Trecho:
-----
Descoberto um jeito de driblar o vírus, o próximo problema passou a ser o alto custo das drogas milagrosas. Grupos e associações não-governamentais surgiram a fim de ajudar os pacientes a pagar pelos remédios com arrecadação de recursos em festas e bazares. "Como a doença se manifestou no Brasil entre um grupo de alta vocalização e de boa formação escolar, a pressão para que o governo garantisse que 'a saúde é um direito de todos e dever do Estado', foi grande", explica Mariângela Simões, diretora do Programa Nacional de DST e Aids. Além das instituições solidárias, tal mobilização incluiu grande parcela da população, sensibilizada por campanhas na mídia e pela morte de artistas comoHenfil e Lauro Corona.

Em 1991, foi iniciado o processo para a aquisição e distribuição gratuita de anti-retrovirais (os medicamentos que dificultam a multiplicação do HIV) e, no ano seguinte, o Ministério da Saúde incluiu os procedimentos para o tratamento da doença na tabela do SUS e credenciou hospitais para o atendimento dos pacientes que, de acordo com os dados do Programa Nacional, chegavam a quase 15 mil no país. Em 1993, o AZT, um inibidor de transcriptase reversa usado de forma eficiente até hoje em muitos pacientes, passou a ser fabricado no Brasil visando a diminuição dos custos. Três anos depois, uma lei fixou o direito ao recebimento de medicação gratuita para tratamento da aids. Notou-se uma queda nas taxas de mortalidade e o modelo precoce de atendimento, de fornecimento de remédios e de campanhas de prevenção adotado pelo Brasil virou referência. Se a previsão da Organização Mundial de Saúde para o país no ano 2000 era de 1 milhão de infectados, hoje, em 2006, o número chega a 600 mil - índice bastante alto, porém abaixo da expectativa.
-----
Registros de dados salvos
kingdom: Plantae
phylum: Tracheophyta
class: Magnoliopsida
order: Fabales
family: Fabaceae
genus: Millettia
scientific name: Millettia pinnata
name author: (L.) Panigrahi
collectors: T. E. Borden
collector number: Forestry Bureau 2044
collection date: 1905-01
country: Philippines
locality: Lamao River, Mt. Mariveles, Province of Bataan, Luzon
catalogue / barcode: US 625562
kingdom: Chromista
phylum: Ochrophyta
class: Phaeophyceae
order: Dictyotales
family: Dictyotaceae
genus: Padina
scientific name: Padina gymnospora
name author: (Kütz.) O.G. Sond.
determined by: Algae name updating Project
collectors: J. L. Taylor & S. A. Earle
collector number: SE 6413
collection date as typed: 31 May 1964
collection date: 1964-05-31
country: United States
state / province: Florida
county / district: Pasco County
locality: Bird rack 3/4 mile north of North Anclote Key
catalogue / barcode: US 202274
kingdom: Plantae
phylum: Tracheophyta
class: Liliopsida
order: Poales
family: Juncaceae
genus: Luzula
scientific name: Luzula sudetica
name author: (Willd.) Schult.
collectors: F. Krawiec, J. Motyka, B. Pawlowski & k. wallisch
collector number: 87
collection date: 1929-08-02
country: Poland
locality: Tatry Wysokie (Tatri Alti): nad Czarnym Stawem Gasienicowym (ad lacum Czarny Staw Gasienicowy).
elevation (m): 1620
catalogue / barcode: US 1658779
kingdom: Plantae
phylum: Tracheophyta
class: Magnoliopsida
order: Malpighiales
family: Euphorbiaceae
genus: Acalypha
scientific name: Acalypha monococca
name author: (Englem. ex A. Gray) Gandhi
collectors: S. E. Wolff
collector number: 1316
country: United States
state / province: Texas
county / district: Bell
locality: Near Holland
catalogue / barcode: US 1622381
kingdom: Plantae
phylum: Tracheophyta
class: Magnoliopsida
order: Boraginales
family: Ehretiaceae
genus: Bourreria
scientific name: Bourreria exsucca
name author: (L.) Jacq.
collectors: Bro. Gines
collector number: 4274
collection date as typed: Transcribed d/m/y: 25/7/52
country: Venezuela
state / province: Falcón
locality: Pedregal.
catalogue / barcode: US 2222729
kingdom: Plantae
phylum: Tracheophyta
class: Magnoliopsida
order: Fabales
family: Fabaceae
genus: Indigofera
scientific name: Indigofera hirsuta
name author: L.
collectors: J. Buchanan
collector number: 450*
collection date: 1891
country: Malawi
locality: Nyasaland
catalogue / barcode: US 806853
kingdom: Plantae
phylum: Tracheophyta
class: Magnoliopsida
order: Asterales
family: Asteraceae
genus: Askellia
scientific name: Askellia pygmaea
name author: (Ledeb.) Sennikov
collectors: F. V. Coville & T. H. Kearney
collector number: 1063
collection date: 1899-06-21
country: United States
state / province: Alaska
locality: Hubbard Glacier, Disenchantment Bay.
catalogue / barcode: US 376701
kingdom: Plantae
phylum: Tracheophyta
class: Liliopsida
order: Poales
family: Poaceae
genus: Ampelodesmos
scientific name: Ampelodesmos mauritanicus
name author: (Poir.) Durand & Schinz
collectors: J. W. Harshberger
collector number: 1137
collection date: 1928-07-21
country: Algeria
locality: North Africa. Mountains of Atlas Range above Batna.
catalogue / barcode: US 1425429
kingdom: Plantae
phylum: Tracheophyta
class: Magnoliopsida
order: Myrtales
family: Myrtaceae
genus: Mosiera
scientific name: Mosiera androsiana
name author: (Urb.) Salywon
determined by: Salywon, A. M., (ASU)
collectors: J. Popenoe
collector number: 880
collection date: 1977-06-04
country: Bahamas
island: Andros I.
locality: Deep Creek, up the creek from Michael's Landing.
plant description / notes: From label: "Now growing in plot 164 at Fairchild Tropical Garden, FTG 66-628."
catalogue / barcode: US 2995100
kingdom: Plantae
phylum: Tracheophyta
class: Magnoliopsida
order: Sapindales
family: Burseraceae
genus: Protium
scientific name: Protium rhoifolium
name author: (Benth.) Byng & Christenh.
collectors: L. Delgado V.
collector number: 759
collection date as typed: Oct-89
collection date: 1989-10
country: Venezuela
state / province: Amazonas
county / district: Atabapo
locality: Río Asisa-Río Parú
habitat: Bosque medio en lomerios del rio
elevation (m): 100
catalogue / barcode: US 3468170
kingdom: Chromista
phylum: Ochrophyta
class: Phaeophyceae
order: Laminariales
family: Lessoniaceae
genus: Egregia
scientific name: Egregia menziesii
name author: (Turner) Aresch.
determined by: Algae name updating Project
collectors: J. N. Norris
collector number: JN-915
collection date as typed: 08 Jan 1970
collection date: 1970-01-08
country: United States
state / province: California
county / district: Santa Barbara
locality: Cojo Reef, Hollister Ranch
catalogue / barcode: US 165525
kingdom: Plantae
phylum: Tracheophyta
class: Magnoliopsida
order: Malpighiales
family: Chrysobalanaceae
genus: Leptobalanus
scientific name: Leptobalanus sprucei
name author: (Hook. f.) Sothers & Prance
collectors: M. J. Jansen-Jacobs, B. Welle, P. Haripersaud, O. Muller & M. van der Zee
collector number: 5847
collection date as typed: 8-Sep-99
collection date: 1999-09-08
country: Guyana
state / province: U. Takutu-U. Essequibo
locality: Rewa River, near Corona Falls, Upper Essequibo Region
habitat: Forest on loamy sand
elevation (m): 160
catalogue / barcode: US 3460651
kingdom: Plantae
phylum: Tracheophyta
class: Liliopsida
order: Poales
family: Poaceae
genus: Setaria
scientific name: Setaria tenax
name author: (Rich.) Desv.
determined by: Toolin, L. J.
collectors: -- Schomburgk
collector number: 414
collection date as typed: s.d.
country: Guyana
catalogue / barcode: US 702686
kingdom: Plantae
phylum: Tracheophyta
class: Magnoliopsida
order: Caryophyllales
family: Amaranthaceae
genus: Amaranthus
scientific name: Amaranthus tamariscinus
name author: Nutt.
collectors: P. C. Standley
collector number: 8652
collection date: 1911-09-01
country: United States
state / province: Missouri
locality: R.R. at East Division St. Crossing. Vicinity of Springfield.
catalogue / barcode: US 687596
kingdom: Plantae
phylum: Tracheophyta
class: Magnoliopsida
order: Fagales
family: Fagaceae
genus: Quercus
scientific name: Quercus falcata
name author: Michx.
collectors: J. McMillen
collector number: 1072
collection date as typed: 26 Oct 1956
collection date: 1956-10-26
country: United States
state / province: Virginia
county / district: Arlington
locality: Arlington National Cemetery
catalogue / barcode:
-----
Conjunto de tarefas:
A. Responda com base no trecho sobre a aids no Brasil:
(i) Que cargo ocupa Mariângela Simões?
(ii) Em que ano o AZT passou a ser fabricado no Brasil?
(iii) Quantos infectados a Organização Mundial de Saúde previa para o país no ano 2000?
B. Retome o trecho sobre a aids no Brasil depois da última frase e continue o texto.

Respostas das tarefas:
A.
(i) Diretora do Programa Nacional de DST e Aids.
(ii) Em 1993.
(iii) 1 milhão.

B.
Nos últimos anos, o vírus se espalhou e deixou o chamado "grupo de risco", que incluía os homossexuais, os usuários de drogas e pessoas que sofreram transfusões de sangue. "A infecção aumentou em mulheres, nos municípios do interior e na população de baixa escolaridade e baixa renda", comenta Mariângela Simões, do Programa Nacional de DST e Aids. Marisa Cardoso França, 48 anos, descobriu estar infectada em 1996. "Estava grávida de minha segunda filha e, no exame de sangue, recebi o diagnóstico. Foi um susto. Fiquei dias em meu quarto e só chorava", lembra. "Conhecia bem a doença, pois cuidei de meu pai que desde 1991 era soropositivo e infectou minha mãe, ambos já falecidos", revela a aposentada, que há dois anos trabalha como voluntária do Grupo de Apoio à Prevenção da Aids (GAPA) na Baixada Santista e tem certeza de que contraiu o vírus de seu ex-parceiro, usuário de drogas. "Recebi apoio de vizinhos e amigos. Já a família se afastou e só liga de vez em quando para saber se está tudo bem. Minha filha é soronegativo e conversamos sobre tudo." Sobre relacionamentos, Marisa é enfática: "O preconceito é forte, as pessoas têm medo de manter contato. O melhor é ficar só". "Dizer que a sociedade está perdendo o preconceito é balela", concorda Jurandir. "Ela está cada vez mais hipócrita. As pessoas julgam pelo biótipo. O mercado de trabalho exclui quem tem aids."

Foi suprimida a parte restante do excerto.